Yuyin Zhou releases ClinSeekAgent, an open-source clinical AI agent that seeks its own evidence
Zhou's team links raw EHR, web, and chest X-ray tools, and reports open-source SOTA after distilling Claude Opus 4.6 into a 35B model.
By Ryan Merket ยท Published
Why it matters
Most clinical AI work evaluates on curated inputs; ClinSeekAgent instead automates evidence seeking across EHRs, web, and imaging and shows reported gains, then distills that behavior into an open 35B model.

Yuyin Zhou (@yuyinzhou_cs) introduced ClinSeekAgent, an automated agentic framework for multimodal evidence seeking in clinical AI, in a thread on X. The push is simple but pointed: stop handing models curated packets of evidence and make them find, weigh, and link the facts themselves.

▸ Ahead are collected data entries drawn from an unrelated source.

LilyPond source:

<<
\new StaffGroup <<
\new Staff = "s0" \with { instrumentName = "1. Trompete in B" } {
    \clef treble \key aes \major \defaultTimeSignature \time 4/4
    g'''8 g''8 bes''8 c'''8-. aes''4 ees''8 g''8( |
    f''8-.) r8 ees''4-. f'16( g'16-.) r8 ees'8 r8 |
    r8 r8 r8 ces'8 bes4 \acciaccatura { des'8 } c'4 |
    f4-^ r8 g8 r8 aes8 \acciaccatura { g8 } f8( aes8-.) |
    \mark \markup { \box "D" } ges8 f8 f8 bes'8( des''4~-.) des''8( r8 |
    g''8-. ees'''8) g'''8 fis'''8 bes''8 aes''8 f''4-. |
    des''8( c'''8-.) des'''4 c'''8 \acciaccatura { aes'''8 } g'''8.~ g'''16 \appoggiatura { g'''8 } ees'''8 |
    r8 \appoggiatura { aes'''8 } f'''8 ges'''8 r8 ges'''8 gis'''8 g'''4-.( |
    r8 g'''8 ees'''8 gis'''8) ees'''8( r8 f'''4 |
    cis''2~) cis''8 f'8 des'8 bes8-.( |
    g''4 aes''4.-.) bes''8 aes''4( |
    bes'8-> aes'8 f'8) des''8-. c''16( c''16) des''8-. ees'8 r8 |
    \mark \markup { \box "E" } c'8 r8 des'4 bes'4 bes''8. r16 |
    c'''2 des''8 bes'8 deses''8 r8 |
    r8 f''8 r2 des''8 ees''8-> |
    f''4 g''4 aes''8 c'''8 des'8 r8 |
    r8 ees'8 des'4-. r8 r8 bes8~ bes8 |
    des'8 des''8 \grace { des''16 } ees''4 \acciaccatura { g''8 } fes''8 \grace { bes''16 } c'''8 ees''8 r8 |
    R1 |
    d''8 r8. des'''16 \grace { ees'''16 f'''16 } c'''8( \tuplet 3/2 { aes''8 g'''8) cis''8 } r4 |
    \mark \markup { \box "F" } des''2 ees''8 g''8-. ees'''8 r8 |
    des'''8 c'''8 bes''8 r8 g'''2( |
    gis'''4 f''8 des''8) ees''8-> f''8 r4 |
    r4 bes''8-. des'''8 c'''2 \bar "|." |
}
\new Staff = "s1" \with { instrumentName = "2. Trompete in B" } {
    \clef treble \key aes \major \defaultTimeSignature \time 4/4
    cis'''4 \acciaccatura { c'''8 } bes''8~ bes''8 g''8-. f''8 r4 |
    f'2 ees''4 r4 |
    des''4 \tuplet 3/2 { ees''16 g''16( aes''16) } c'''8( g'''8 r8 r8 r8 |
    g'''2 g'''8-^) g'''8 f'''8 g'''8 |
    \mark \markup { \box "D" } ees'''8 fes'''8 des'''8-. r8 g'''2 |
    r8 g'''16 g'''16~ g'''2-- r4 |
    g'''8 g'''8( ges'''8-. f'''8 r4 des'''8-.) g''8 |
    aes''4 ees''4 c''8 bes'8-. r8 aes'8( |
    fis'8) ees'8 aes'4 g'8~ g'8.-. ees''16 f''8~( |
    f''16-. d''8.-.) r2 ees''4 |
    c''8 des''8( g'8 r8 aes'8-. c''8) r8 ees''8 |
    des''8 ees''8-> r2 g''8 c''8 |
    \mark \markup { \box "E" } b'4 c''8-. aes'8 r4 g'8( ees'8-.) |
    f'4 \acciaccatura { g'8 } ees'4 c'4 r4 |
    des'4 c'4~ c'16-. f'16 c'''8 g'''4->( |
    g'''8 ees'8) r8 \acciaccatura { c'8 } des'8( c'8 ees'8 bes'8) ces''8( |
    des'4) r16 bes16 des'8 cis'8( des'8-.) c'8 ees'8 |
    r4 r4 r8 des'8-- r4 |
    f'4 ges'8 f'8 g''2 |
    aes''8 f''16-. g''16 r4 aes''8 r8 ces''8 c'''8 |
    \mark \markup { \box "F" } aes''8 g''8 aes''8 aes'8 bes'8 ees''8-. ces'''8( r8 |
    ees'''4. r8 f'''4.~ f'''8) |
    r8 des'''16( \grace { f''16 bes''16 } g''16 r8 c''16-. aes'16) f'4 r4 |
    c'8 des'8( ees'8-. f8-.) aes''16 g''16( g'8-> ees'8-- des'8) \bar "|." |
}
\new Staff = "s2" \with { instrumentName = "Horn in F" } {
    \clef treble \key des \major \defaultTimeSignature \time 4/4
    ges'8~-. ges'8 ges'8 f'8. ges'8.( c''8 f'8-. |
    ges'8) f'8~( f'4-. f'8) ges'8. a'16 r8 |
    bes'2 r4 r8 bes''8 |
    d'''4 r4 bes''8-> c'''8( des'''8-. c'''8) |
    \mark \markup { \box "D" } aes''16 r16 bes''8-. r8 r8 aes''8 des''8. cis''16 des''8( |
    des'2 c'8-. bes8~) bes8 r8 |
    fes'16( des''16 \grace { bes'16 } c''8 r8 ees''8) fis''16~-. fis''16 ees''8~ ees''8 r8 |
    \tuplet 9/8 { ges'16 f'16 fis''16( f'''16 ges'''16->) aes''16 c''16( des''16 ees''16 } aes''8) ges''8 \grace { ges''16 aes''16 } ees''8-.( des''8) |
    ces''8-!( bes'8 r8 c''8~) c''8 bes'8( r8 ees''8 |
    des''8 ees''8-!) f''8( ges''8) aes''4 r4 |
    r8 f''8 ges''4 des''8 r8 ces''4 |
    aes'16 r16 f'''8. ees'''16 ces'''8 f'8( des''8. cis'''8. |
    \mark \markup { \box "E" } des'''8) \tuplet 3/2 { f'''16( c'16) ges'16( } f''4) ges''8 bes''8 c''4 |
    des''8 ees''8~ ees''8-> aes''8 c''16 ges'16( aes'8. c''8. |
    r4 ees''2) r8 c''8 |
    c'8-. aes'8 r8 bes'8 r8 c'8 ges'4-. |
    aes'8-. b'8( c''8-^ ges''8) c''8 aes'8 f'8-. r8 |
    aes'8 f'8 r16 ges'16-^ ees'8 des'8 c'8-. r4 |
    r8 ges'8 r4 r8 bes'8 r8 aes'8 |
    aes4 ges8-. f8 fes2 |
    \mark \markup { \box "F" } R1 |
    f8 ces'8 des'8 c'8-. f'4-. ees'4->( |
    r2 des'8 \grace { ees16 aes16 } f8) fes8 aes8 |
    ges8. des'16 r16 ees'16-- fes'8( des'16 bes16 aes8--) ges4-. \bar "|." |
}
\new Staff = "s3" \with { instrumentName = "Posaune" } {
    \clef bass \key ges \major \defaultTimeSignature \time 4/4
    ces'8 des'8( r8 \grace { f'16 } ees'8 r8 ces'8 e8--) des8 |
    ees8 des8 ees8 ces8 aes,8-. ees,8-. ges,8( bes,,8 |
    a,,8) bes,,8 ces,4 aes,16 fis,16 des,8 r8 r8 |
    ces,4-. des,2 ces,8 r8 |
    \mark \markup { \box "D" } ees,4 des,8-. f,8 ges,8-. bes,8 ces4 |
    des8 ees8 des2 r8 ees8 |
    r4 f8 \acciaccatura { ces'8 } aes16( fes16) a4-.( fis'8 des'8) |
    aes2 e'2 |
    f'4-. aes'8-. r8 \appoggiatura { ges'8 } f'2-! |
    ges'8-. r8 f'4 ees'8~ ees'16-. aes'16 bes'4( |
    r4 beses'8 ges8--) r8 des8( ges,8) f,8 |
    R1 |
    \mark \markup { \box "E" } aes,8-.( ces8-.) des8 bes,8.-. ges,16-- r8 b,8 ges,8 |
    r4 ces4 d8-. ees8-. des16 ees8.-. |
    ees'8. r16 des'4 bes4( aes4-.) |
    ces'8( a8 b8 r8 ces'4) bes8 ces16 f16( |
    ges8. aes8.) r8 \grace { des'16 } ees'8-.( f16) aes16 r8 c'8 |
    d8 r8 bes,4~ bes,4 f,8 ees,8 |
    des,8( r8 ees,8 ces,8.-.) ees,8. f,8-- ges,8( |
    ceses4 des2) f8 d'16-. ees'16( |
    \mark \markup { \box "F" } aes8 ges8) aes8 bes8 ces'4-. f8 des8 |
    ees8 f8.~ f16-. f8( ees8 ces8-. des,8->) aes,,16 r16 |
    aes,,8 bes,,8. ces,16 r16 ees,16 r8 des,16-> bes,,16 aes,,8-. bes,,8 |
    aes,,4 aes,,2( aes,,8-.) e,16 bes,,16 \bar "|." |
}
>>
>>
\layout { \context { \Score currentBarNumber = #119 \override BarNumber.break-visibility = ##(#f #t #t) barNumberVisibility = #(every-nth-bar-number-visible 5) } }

"Clinical AI shouldn't just consume evidence handed to it - it should actively seek evidence," Zhou wrote on X, arguing that real clinical workflows require deciding where to look, what to retrieve, and how to proceed.
What shipped
ClinSeekAgent exposes a unified tool space designed for long-horizon, plan-act-replan behavior across heterogeneous data sources:
- 11 raw-EHR retrieval tools
- 3 web-search tools
- 6 chest X-ray imaging tools
There is no fixed retrieval order. The agent plans, invokes tools, revises its hypotheses as new information arrives, and integrates the evidence into a clinical answer. The code and models are released openly on GitHub, with a technical report on arXiv.
Why Zhou is building this
Most medical-agent evaluations assume the hard part is done: the relevant evidence is pre-picked and injected into the prompt. Zhou has been pushing back on that assumption in her timeline for months and reiterated it in this launch: "Most medical-agent benchmarks are too idealized - they assume the relevant evidence has already been hand-picked and packaged... Real clinical workflows don't." That critique frames ClinSeekAgent as a testbed for agents that gather and justify their own inputs, not just reason over neatly curated snippets.
Distillation and results
Beyond acting as an inference-time agent, ClinSeekAgent doubles as a training pipeline. Zhou says the team distilled Claude Opus 4.6's search trajectories into Qwen3.5-35B-A3B, yielding the distilled model ClinSeek-35B-A3B. On AgentEHR-Bench, Zhou reports a jump from 22.1 to 34.0 (+11.9), which she describes as open-source SOTA in a follow-up X post.
The arXiv paper also reports inference-time gains when plugging ClinSeekAgent into existing models. On text-only EHR tasks, Claude Opus 4.6 improves from 60.0 to 63.2 overall F1, and MiniMax M2.5 from 43.1 to 47.3. On multimodal chest X-ray tasks, Claude Opus 4.6 improves from 47.5 to 62.6 (+15.1). The authors frame these as evidence that active evidence seeking can lift both proprietary and open models when the environment exposes raw records, web, and imaging tools.
Open, team-led effort
Zhou credited leading contributors Juncheng Wu (@JJwu41867797) and Letian Zhang, and thanked collaborators Yuhan Wang, Haoqin Tu (@HaoqinT), Hardy Chen (@HardyChen266091), Zijun Wang (@zijun_wang2002), and Cihang Xie (@cihangxie). The repository is hosted under the UCSC-VLAA organization path on GitHub. Paper, code, and models are linked from the thread and the repo.
For operators and builders, the takeaway is not just a new benchmark score. ClinSeekAgent packages a working pattern for agentic retrieval across messy clinical surfaces, plus a recipe to distill that behavior into a smaller model. Whether you are prototyping clinical decision support or eyeing other regulated domains with fragmented data, the release offers a concrete starting point with reproducible tooling and evaluations.